The recall follows news last week of unsanitary conditions at the Framingham, Mass.-based New England Compounding Center plant. On Friday, federal investigators said their tour of the plant found foreign, "greenish-black" material in some vials of the injectable steroid suspected as the cause of the illnesses.
The contaminated product was one of a host of potential violations discovered during a recent inspection of New England Compounding Center's plant, FDA officials said during a Friday press briefing.
"The investigators observed approximately 100 vials of the steroid drug, which purports to be a sterile injectable drug, that had a greenish-black foreign material and a white filamentous [containing filaments] material inside," Steven Lynn, director of the FDA's Office of Manufacturing and Product Quality, said during the briefing.
The FDA also found the company was not able to keep its "clean room" clean, Lynn said. "A clean room is a space designed to maintain a controlled environment with low levels of airborne particles and surface contamination," he explained.
Over the weekend, Massachusetts officials closed a second compounding pharmacy after inspection revealed conditions that might threaten the sterility of its products.
According to The New York Times, Waltham, Mass.-based Infusion Resource voluntarily surrendered its license over the weekend after inspectors found "significant issues with the environment in which medications were being compounded," Dr. Madeleine Biondolillo, director of the Bureau of Health Care Safety and Quality at the Massachusetts Public Health Department, said at a press briefing.

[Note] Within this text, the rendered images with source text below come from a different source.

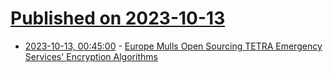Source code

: # [Published on 2023-10-13](index.md)

* [2023-10-13, 00:45:00](https://news.slashdot.org/story/23/10/12/216230/europe-mulls-open-sourcing-tetra-emergency-services-encryption-algorithms?utm_source=rss1.0mainlinkanon&utm_medium=feed) - [Europe Mulls Open Sourcing TETRA Emergency Services' Encryption Algorithms](https://news.slashdot.org/story/23/10/12/216230/europe-mulls-open-sourcing-tetra-emergency-services-encryption-algorithms?utm_source=rss1.0mainlinkanon&utm_medium=feed)
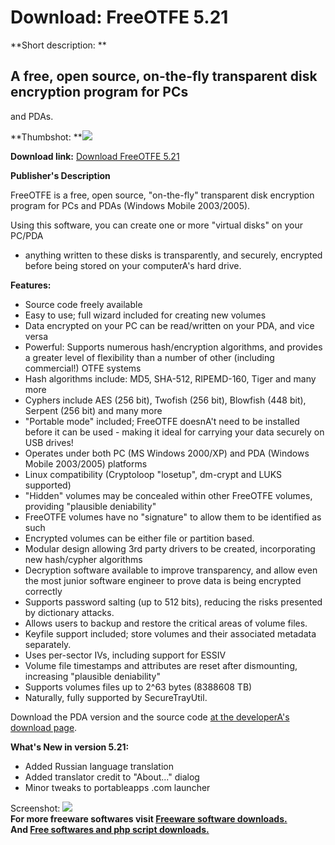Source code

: # Download: FreeOTFE 5.21

**Short description: **

## A free, open source, on-the-fly transparent disk encryption program for PCs
and PDAs.

  
**Thumbshot: **![](http://www.freewarefiles.com/screenshot/freeotfe_md.gif)   
  
**Download link:** [Download FreeOTFE 5.21](http://freesoftwares.boysofts.com/FreeOTFE_program_29588.html)  
  

**Publisher's Description**  
  

FreeOTFE is a free, open source, "on-the-fly" transparent disk encryption
program for PCs and PDAs (Windows Mobile 2003/2005).

Using this software, you can create one or more "virtual disks" on your PC/PDA
- anything written to these disks is transparently, and securely, encrypted
before being stored on your computerA's hard drive.

**Features:**

  * Source code freely available 
  * Easy to use; full wizard included for creating new volumes 
  * Data encrypted on your PC can be read/written on your PDA, and vice versa 
  * Powerful: Supports numerous hash/encryption algorithms, and provides a greater level of flexibility than a number of other (including commercial!) OTFE systems 
  * Hash algorithms include: MD5, SHA-512, RIPEMD-160, Tiger and many more 
  * Cyphers include AES (256 bit), Twofish (256 bit), Blowfish (448 bit), Serpent (256 bit) and many more 
  * "Portable mode" included; FreeOTFE doesnA't need to be installed before it can be used - making it ideal for carrying your data securely on USB drives! 
  * Operates under both PC (MS Windows 2000/XP) and PDA (Windows Mobile 2003/2005) platforms 
  * Linux compatibility (Cryptoloop "losetup", dm-crypt and LUKS supported) 
  * "Hidden" volumes may be concealed within other FreeOTFE volumes, providing "plausible deniability" 
  * FreeOTFE volumes have no "signature" to allow them to be identified as such 
  * Encrypted volumes can be either file or partition based. 
  * Modular design allowing 3rd party drivers to be created, incorporating new hash/cypher algorithms 
  * Decryption software available to improve transparency, and allow even the most junior software engineer to prove data is being encrypted correctly 
  * Supports password salting (up to 512 bits), reducing the risks presented by dictionary attacks. 
  * Allows users to backup and restore the critical areas of volume files. 
  * Keyfile support included; store volumes and their associated metadata separately. 
  * Uses per-sector IVs, including support for ESSIV 
  * Volume file timestamps and attributes are reset after dismounting, increasing "plausible deniability" 
  * Supports volumes files up to 2^63 bytes (8388608 TB) 
  * Naturally, fully supported by SecureTrayUtil. 

Download the PDA version and the source code [at the developerA's download
page](http://www.freeotfe.org/download.html).

**What's New in version 5.21:**

  * Added Russian language translation 
  * Added translator credit to "About..." dialog 
  * Minor tweaks to portableapps .com launcher 

  
  
Screenshot: ![](http://www.freewarefiles.com/screenshot/freeotfe.gif)  
**For more freeware softwares visit [Freeware software downloads.](http://freesoftwares.boysofts.com/)**   
**And [Free softwares and php script downloads.](http://www.boysofts.com/)**

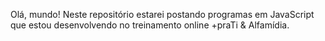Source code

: Olá, mundo!
Neste repositório estarei postando programas em JavaScript que estou desenvolvendo no treinamento online +praTi & Alfamídia.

While she did not release details of what the inspection found, Biondolillo did say that patients had been receiving intravenous medications at the pharmacy, violating state law.
Massachusetts officials said last Tuesday that they had begun a criminal investigation into New England Compounding Center. They added that the company functioned as a drug manufacturer, producing drugs for broad use, rather than filling individual prescriptions for individual doctors, in violation of its state license, CBS News reported.
According to published reports, state records show that the New England Compounding Center was plagued by problems as far back as 2006. Those records, obtained by the Associated Press under a public documents request, showed there was evidence of inadequate contamination control and no written standard operating procedures for using equipment, among other problems, at the facility.
New England Compounding Center and Infusion Resource are both compounding pharmacies. These pharmacies combine, mix or alter ingredients to create drugs to meet the specific needs of individual patients, according to the FDA. Such customized drugs are frequently required to fill special needs, such as a smaller dose, or the removal of an ingredient that might trigger an allergy in a patient.